**PROBLEM TO WORK ON**
Restate the stretch of the settlement article from "Journalists reach settlement" through "and a half.", swapping "Minnesota State Patrol" for "MSP".

**SELECTED EXCERPT**
<<<<
Journalists reach settlement agreement with Minnesota State Patrol, rest of suit ongoing
Journalists represented by the American Civil Liberties Union of Minnesota reached a settlement with the Minnesota State Patrol on Feb. 8, 2022. In addition to an award of $825,000, the agreement includes a permanent injunction barring MSP troopers from arresting or assaulting journalists.
The ACLU filed the class-action lawsuit in June 2020 on behalf of freelance journalist Jared Goyette. The Communications Workers of America — the largest journalist union in the country — and eight other journalists, including freelance journalist Mike Shum, were added as plaintiffs over the next year and a half.
According to the ACLU, the settlement agreement includes a 6-year injunction prohibiting:
- Arresting, threatening to arrest, and/or using physical force or chemical agents against journalists;
- Ordering journalists to stop photographing, recording or observing a protest;
- Making journalists disperse; and
- Seizing or intentionally damaging equipment such as photo, audio or video gear.
>>>>
**RAW DATA**
<<<<
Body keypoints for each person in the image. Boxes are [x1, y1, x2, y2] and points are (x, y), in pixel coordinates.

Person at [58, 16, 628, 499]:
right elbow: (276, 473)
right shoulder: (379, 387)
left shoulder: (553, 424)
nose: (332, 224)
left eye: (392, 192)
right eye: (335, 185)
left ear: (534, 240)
>>>>
**WRITTEN REPLY**
Journalists reach settlement agreement with MSP, rest of suit ongoing
Journalists represented by the American Civil Liberties Union of Minnesota reached a settlement with the MSP on Feb. 8, 2022. In addition to an award of $825,000, the agreement includes a permanent injunction barring MSP troopers from arresting or assaulting journalists.
The ACLU filed the class-action lawsuit in June 2020 on behalf of freelance journalist Jared Goyette. The Communications Workers of America — the largest journalist union in the country — and eight other journalists, including freelance journalist Mike Shum, were added as plaintiffs over the next year and a half.